On Wed, Apr 7, 2010 at 08:21, Jesper Persson <[email protected]> wrote:
> on this page: http://www.usm.edu/math/conferences/scc1/robota/contents.html
> The content-type meta tag contains a carriage return and a line feed:
>
> <meta http-equiv="Content-Type" content="text/html; charset=iso-8859- 1">
>
> $response->decoded_content cannot handle this.
I don't think LWP should try to guess what charset was meant in cases
like this. Instead I propose to be able to specify what charset to
use as alternative if the one specified in in the response or with the
content isn't known by Encode. Something like this patch:
diff --git a/lib/HTTP/Message.pm b/lib/HTTP/Message.pm
index 818efae..5ffa215 100644
--- a/lib/HTTP/Message.pm
+++ b/lib/HTTP/Message.pm
@@ -374,8 +374,24 @@ sub decoded_content
$content_ref = \$copy;
$content_ref_iscopy++;
}
- $content_ref = \Encode::decode($charset, $$content_ref,
- ($opt{charset_strict} ? Encode::FB_CROAK() : 0) |
Encode::LEAVE_SRC());
+ eval {
+ $content_ref = \Encode::decode($charset, $$content_ref,
+ ($opt{charset_strict} ? Encode::FB_CROAK() :
0) | Encode::LEAVE_SRC());
+ };
+ if ($@) {
+ my $retried;
+ if ($@ =~ /^Unknown encoding/) {
+ my $alt_charset = lc($opt{alt_charset} || "");
+ if ($alt_charset && $charset ne $alt_charset) {
+ # Retry decoding with the alternative charset
+ $content_ref =
\Encode::decode($alt_charset, $$content_ref,
+ ($opt{charset_strict} ?
Encode::FB_CROAK() : 0) | Encode::LEAVE_SRC())
+ unless $alt_charset =~
/^(?:none|us-ascii|iso-8859-1)\z/;
+ $retried++;
+ }
+ }
+ die unless $retried;
+ }
die "Encode::decode() returned undef improperly"

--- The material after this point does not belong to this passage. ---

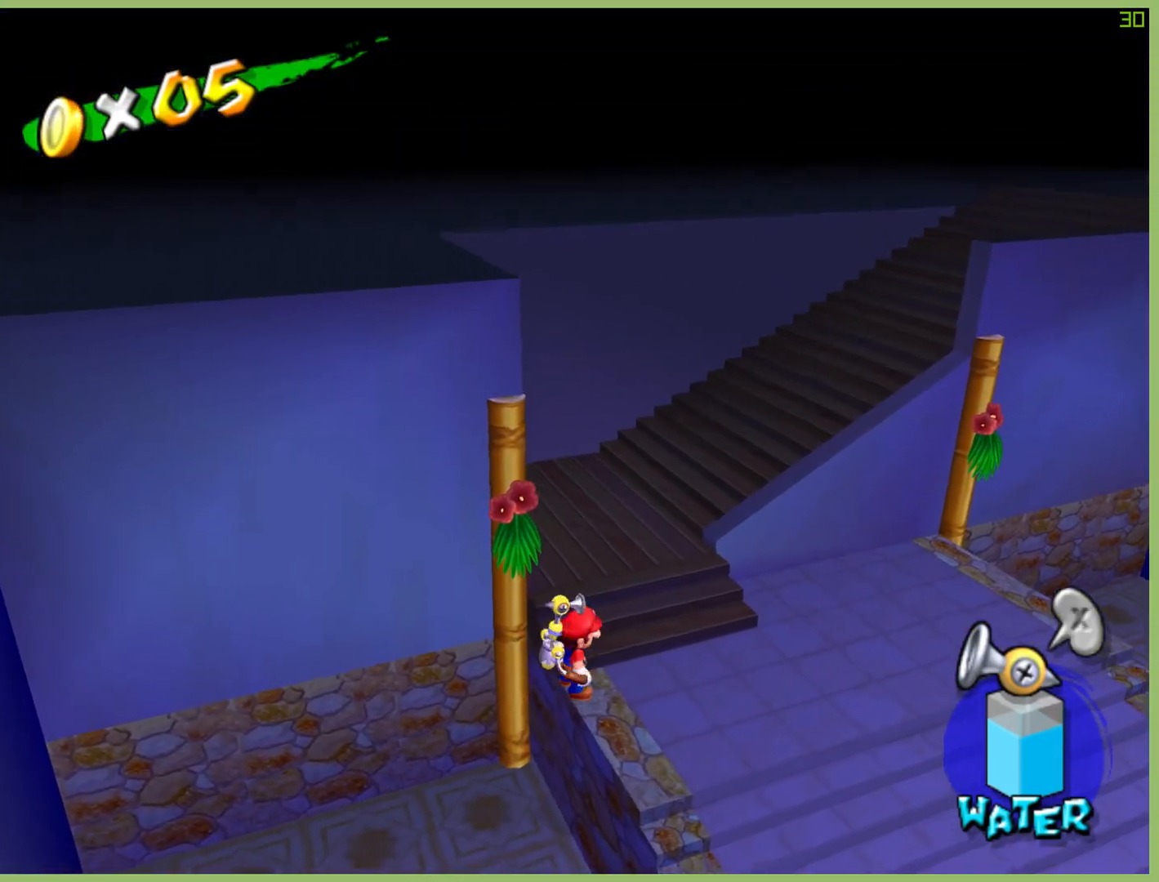
{"buttons": [], "left_stick": "up-right", "right_stick": "center", "button_events": []}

unless defined $$content_ref;
if ($is_xml) {
# Get rid of the XML encoding declaration if present
@@ -872,6 +888,13 @@ C<none> can used to suppress decoding of the charset.

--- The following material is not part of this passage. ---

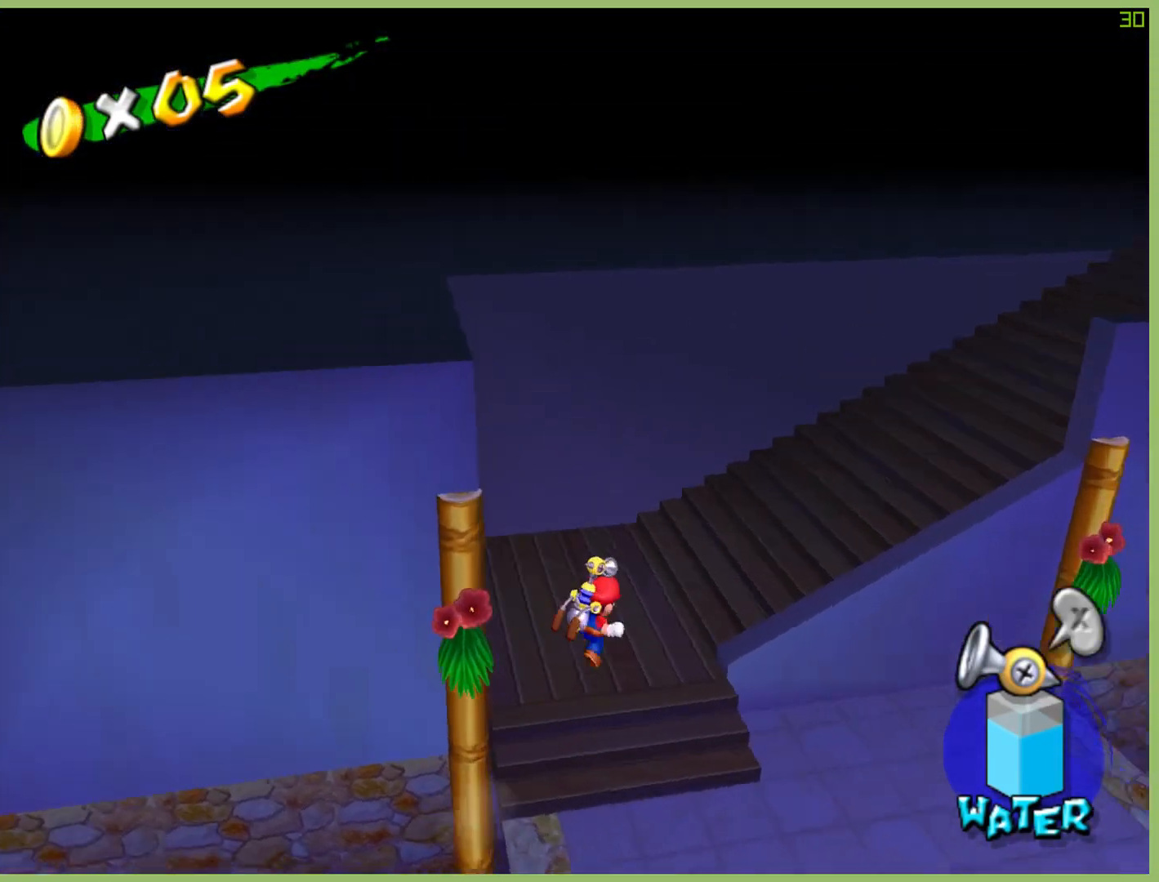
{"buttons": [], "left_stick": "down-right", "right_stick": "center", "button_events": []}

This override the default charset guessed by content_charset() or
if that fails "ISO-8859-1".
+=item C<alt_charset>
+
+If decoding fails because the charset specified in the Content-Type header
+isn't recognized by Perl's Encode module, then try decoding using this charset
+instead of failing. The C<alt_charset> might be specified as C<none> to simply
+return the string without any decoding of charset as alternative.
+
=item C<charset_strict>
Abort decoding if malformed characters is found in the content. By
>
> Regards
> Jesper Persson
>